The first strange event occurs seconds into the action, when the irascible village doctor is thrown by his horse, having tripped on a mysterious wire strung across his habitual path. Thereafter, this quiet town, comfortably nestled into its peaceful landscape yet seething with hidden resentments, is subjected to an escalating series of inexplicable accidents and unsolved incidents of terror, most of which are discussed after the fact, but never shown. Some are precipitated by the angry son of a tenant farmer after his mother is fatally injured in a barn collapse while working for the local baron; other events, foretold by dreams and portents, appear connected to a pack of angelic-looking little towheads, led by the pastor's eldest daughter and seemingly possessed of a group mind. In the meantime, the narrator—or, rather, his youthful avatar—shyly woos the equally bashful nanny who watches over the baron's children.

This circumspect courtship may be the one purely innocent activity in a movie unfolding beneath a rubric of innocent purity. Nothing is ever truly revealed, least of all who commissioned the most heinous crimes.

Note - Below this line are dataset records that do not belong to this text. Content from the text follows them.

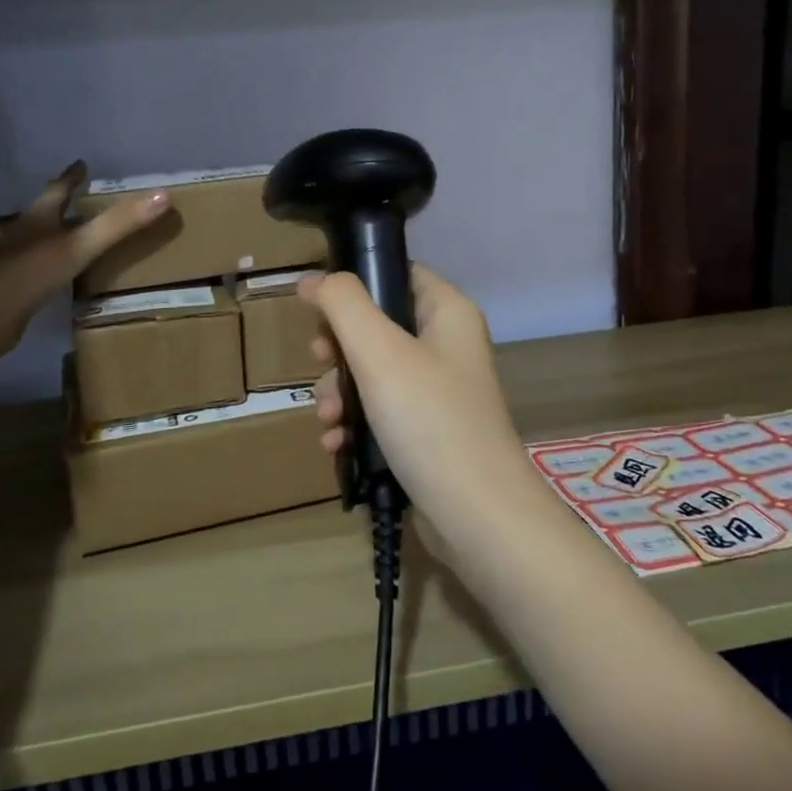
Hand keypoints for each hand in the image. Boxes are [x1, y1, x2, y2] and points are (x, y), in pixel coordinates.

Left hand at [0, 161, 167, 365]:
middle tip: (85, 199)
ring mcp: (14, 264)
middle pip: (45, 215)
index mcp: (37, 220)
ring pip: (40, 243)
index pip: (57, 190)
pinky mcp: (12, 292)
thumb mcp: (80, 246)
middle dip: (64, 206)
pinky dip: (54, 268)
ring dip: (58, 237)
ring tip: (78, 236)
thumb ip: (119, 223)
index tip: (81, 164)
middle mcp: (22, 237)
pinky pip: (39, 272)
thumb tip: (163, 195)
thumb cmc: (28, 274)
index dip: (71, 177)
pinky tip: (64, 278)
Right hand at [301, 265, 526, 514]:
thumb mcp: (380, 352)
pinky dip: (355, 424)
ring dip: (339, 393)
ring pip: (371, 373)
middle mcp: (446, 346)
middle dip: (338, 350)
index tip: (317, 308)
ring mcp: (438, 392)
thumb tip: (313, 279)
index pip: (396, 273)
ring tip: (327, 420)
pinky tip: (336, 445)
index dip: (354, 283)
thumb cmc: (430, 420)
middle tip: (320, 364)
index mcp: (447, 313)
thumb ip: (343, 305)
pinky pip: (380, 412)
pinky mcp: (427, 431)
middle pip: (376, 326)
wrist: (477, 517)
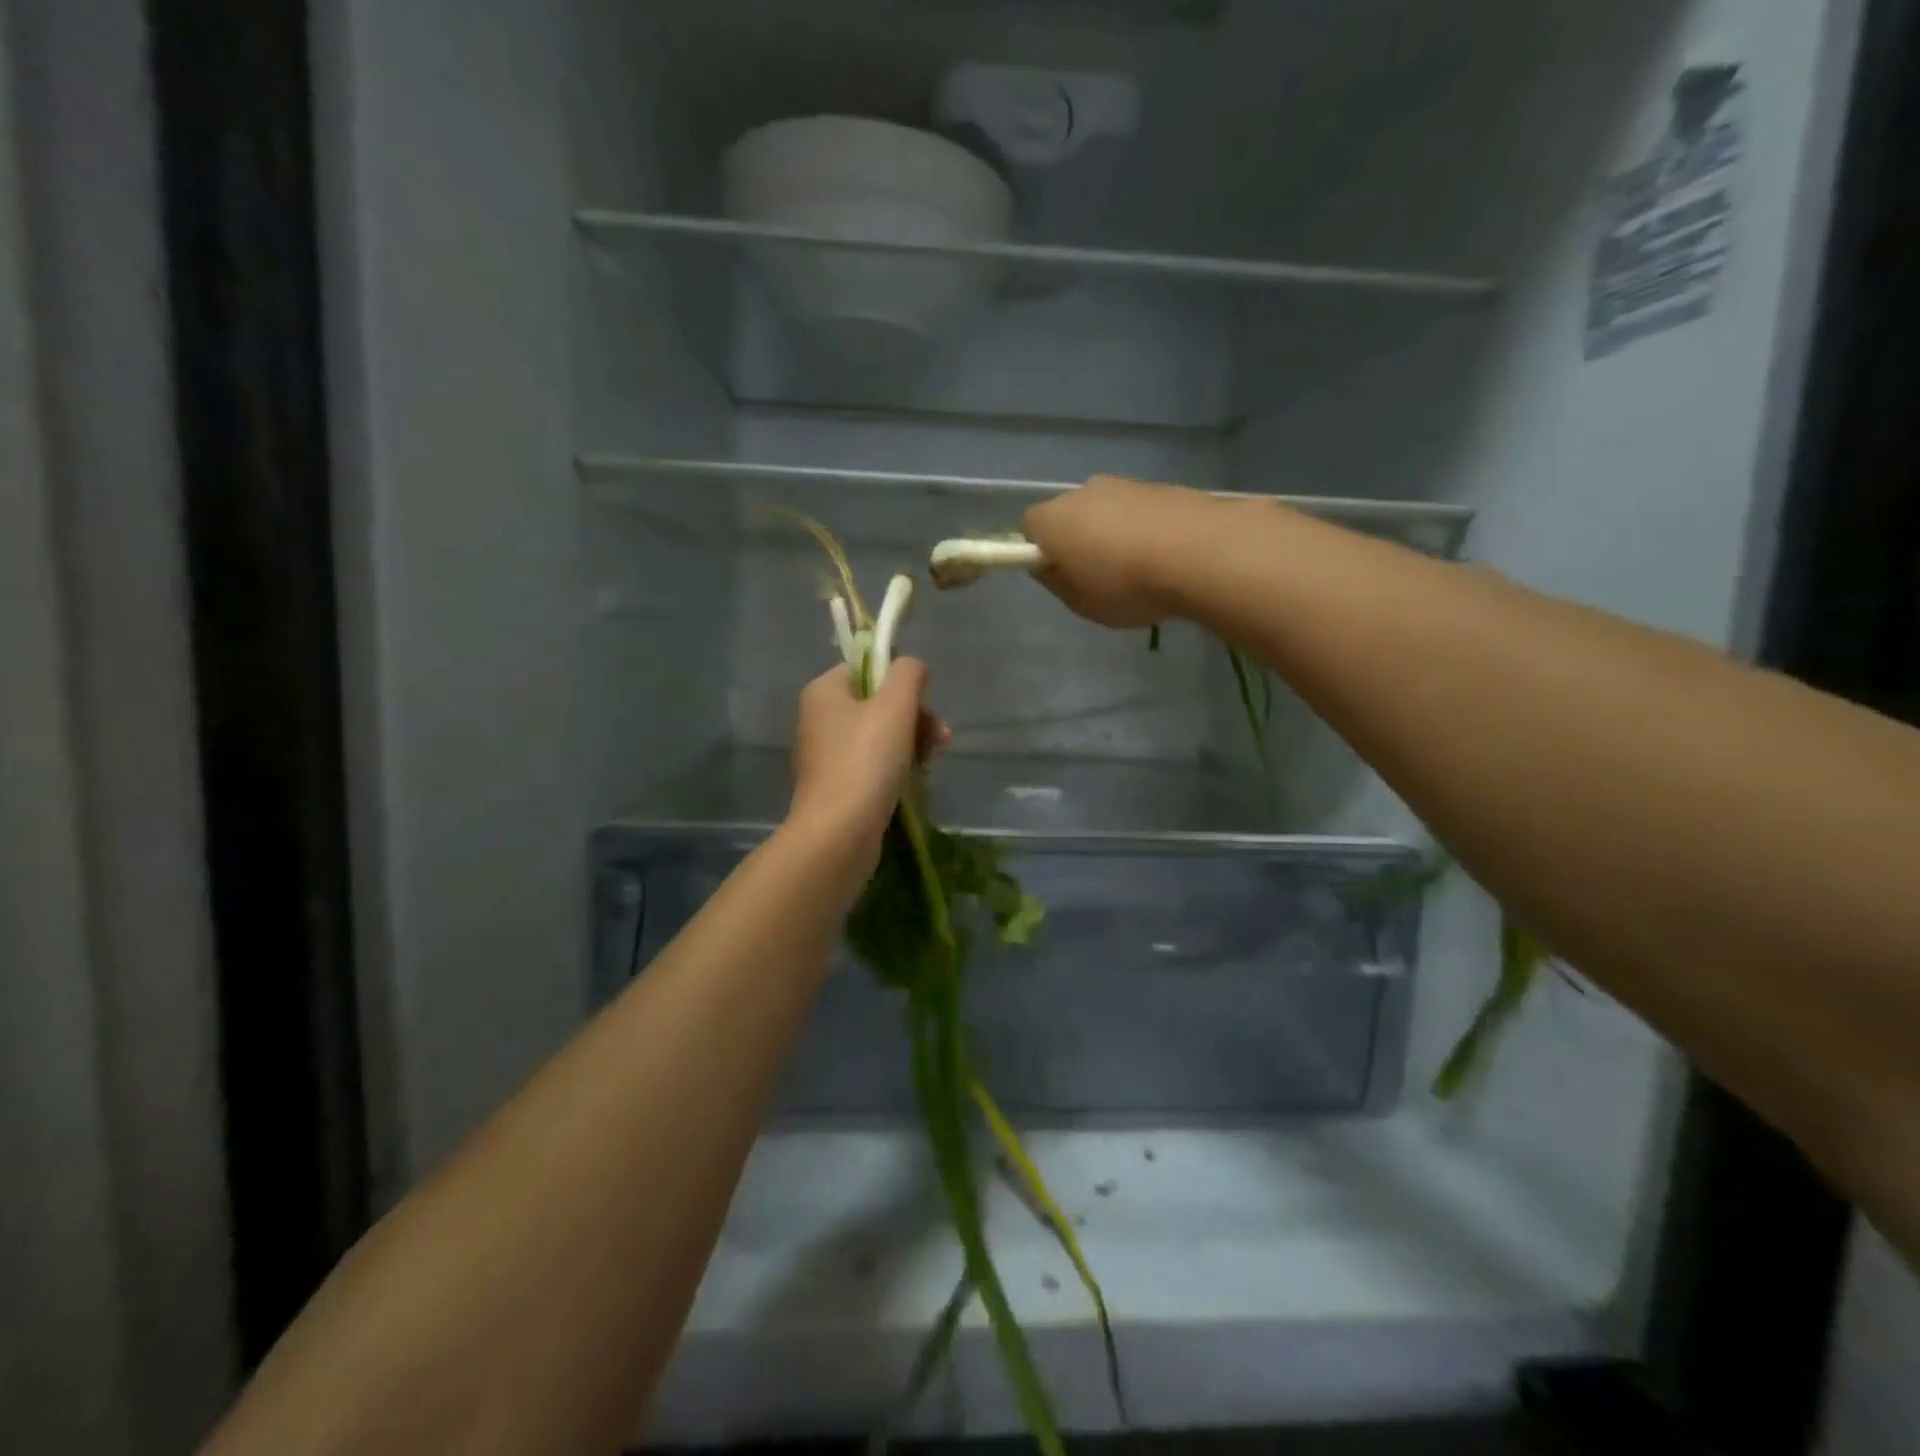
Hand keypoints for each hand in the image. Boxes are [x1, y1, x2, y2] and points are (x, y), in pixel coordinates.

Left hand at [787, 660, 945, 880]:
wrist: (838, 834)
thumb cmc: (866, 761)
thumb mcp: (895, 706)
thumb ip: (908, 674)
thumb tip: (912, 667)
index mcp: (824, 692)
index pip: (868, 667)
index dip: (901, 681)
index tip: (925, 704)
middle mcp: (820, 718)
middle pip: (878, 702)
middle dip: (915, 717)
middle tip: (939, 738)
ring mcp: (828, 755)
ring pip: (880, 735)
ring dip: (913, 742)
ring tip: (933, 761)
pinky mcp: (838, 785)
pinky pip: (874, 764)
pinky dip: (897, 767)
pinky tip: (917, 780)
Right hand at [1022, 475, 1217, 628]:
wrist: (1200, 552)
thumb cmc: (1125, 585)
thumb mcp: (1080, 603)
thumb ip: (1056, 582)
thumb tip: (1048, 566)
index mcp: (1053, 519)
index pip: (1029, 528)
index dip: (1039, 552)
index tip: (1058, 576)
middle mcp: (1084, 492)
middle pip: (1070, 515)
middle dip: (1078, 540)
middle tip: (1097, 578)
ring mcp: (1125, 485)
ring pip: (1106, 511)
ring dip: (1114, 535)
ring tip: (1138, 570)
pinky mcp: (1161, 486)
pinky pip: (1139, 512)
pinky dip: (1144, 530)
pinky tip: (1163, 558)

With one exception, the only wrongs shown onscreen are committed against the village children—who are regularly subjected to corporal punishment, among other abuses. (There is to be no laffing at these funny games!) In a scene that could have been lifted straight from Reich's Mass Psychology, the implacable pastor, a poster boy for vindictive divinity, ties his eldest son's hands to prevent even the possibility of nocturnal masturbation; the widowed doctor meanwhile engages in unmentionable practices with his 14-year-old daughter. (Notable for its obdurate, unsmiling, and down-right mean-spirited fathers, the town is populated by case studies from The Authoritarian Personality; it might be re-christened Patriarchalischenplatz or just plain Schweinhundtstadt.)

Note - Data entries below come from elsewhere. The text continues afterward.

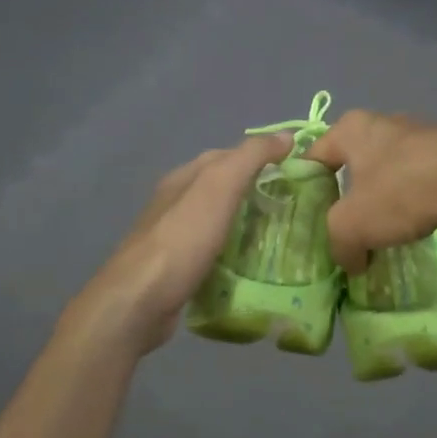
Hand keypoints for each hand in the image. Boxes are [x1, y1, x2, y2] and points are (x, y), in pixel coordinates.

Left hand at [65, 134, 292, 355]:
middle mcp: (176, 202)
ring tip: (283, 237)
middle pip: (224, 189)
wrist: (139, 303)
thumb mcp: (220, 186)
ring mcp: (175, 238)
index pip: (229, 155)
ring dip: (248, 225)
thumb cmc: (183, 239)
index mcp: (184, 177)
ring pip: (220, 222)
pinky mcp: (178, 270)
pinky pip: (215, 253)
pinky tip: (255, 267)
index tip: (297, 170)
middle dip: (258, 193)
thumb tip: (287, 135)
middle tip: (296, 207)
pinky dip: (236, 254)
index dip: (262, 157)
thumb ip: (252, 157)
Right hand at [307, 112, 436, 273]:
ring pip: (390, 169)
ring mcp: (422, 132)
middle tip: (347, 229)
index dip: (306, 189)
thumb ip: (338, 244)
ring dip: (385, 198)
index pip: (314, 156)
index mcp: (352, 127)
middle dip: (349, 196)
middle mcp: (385, 121)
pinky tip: (421, 222)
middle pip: (354, 162)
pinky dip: (416, 198)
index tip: (310, 220)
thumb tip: (350, 261)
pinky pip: (421, 176)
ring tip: (386, 231)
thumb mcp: (352, 225)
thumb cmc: (402, 190)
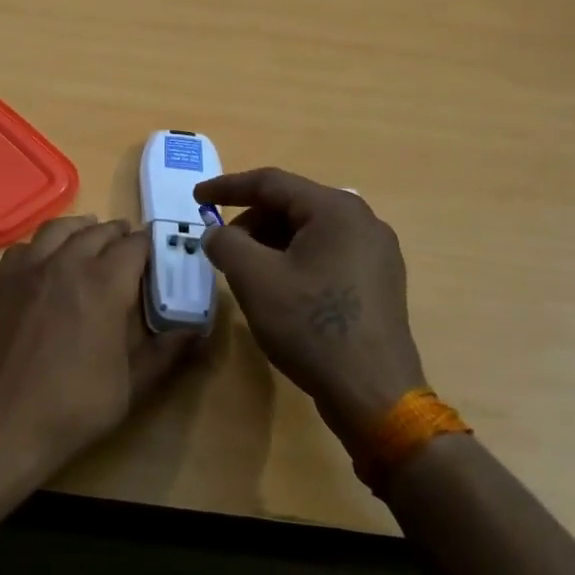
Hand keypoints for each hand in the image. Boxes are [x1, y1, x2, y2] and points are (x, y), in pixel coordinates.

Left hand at [0, 216, 196, 477]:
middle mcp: (67, 263)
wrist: (2, 421)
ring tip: (91, 237)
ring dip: (81, 229)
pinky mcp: (1, 281)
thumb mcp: (132, 385)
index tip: (161, 251)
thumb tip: (195, 330)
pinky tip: (47, 260)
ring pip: (59, 228)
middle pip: (98, 232)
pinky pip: (26, 246)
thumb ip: (165, 352)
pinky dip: (44, 244)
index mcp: (104, 284)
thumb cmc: (74, 406)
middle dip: (119, 234)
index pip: (135, 245)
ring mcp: (29, 269)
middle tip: (130, 246)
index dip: (151, 244)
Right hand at [194, 168, 426, 436]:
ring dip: (271, 242)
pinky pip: (327, 253)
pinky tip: (278, 287)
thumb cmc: (311, 326)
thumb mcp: (255, 279)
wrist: (372, 392)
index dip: (227, 187)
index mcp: (336, 210)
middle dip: (250, 220)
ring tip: (245, 270)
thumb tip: (216, 233)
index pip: (271, 182)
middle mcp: (363, 221)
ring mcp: (377, 253)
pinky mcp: (379, 282)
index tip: (196, 199)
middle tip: (221, 246)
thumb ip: (226, 243)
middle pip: (293, 205)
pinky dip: (295, 259)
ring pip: (310, 231)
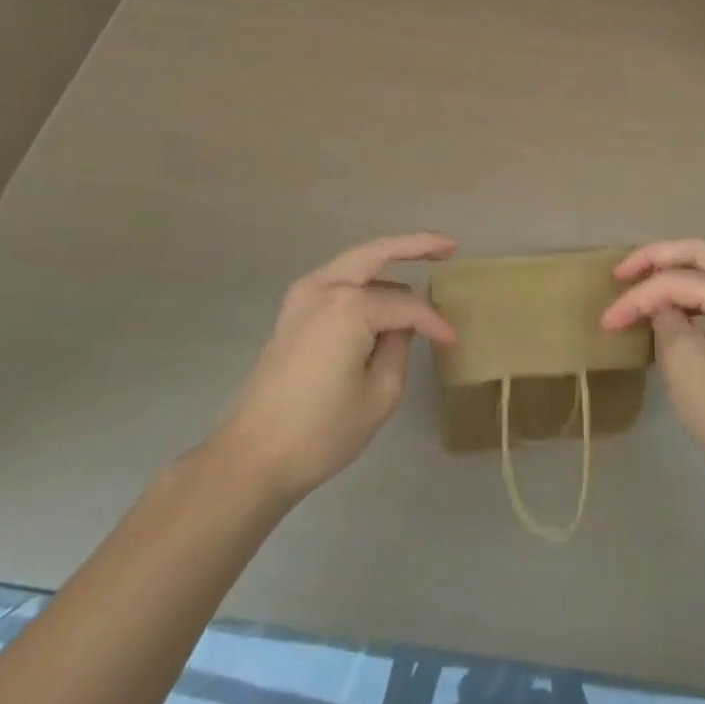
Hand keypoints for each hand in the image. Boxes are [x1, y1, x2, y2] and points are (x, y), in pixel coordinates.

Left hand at [211, 234, 457, 506]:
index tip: (451, 341)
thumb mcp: (380, 394)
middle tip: (449, 247)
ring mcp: (304, 295)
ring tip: (423, 262)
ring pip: (357, 261)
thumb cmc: (321, 431)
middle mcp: (326, 286)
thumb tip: (401, 328)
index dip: (433, 323)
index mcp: (350, 305)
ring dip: (389, 261)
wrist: (252, 458)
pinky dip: (365, 277)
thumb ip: (399, 348)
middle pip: (379, 251)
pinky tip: (384, 288)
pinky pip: (339, 279)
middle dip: (416, 245)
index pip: (406, 306)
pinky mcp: (293, 310)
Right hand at [601, 239, 704, 501]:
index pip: (673, 281)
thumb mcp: (683, 363)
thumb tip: (662, 306)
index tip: (606, 323)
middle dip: (656, 258)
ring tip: (651, 278)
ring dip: (681, 265)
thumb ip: (664, 320)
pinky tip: (681, 304)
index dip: (635, 298)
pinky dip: (698, 285)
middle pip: (698, 253)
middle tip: (622, 272)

In a sense, Haneke is strictly bound by his own white ribbon. Although based on an original screenplay, the movie strongly resembles his adaptations of Franz Kafka and Joseph Roth. The odd quality of seeming to faithfully follow an acknowledged literary classic is heightened by Haneke's deliberate, almost parodic, classical filmmaking. The camera is quiet; the compositions are studied and seldom in close-up. The black-and-white images are etched on the screen with precise hyperreal clarity. (Christian Berger's impeccable cinematography was cited as the year's best by the New York Film Critics Circle.) Only rarely is the ominous stillness disturbed, as with the sudden eruption of deftly choreographed collective activity that is the town's harvest festival and, not coincidentally, leads to the single instance of revolt against Herr Baron.

History has the same brusque impact. Just as the baroness prepares to leave her unpleasant husband, citing not only his own insensitivity but the intolerable "malice, envy, apathy, [and] brutality" of his town, the steward rushes in with news that Archduke Ferdinand of Austria has been assassinated in Sarajevo. End of story, almost. All police investigations are halted; everything is subsumed by the expectation of war, if not the 30-year nightmare about to convulse Europe. The final shot finds the townspeople gathered in church, perhaps for the last time. In any case, the narrator maintains that he never saw any of them again.

No one's idea of a cinematic cuddle-bunny, Haneke is as much strategist as filmmaker and more pedagogue than visionary. The White Ribbon is certainly the most beautiful movie he has made—a sort of triumphantly willed Meisterwerk. His use of narrative uncertainty, resembling those in the unsolved mystery at the heart of Caché, may be standard-issue, but there's no denying The White Ribbon's seriousness and unity. The severe, withholding culture that Haneke critiques is precisely mirrored by his methods. The White Ribbon keeps the viewer in a state of perpetual uncertainty, but it's more than clear how things will end.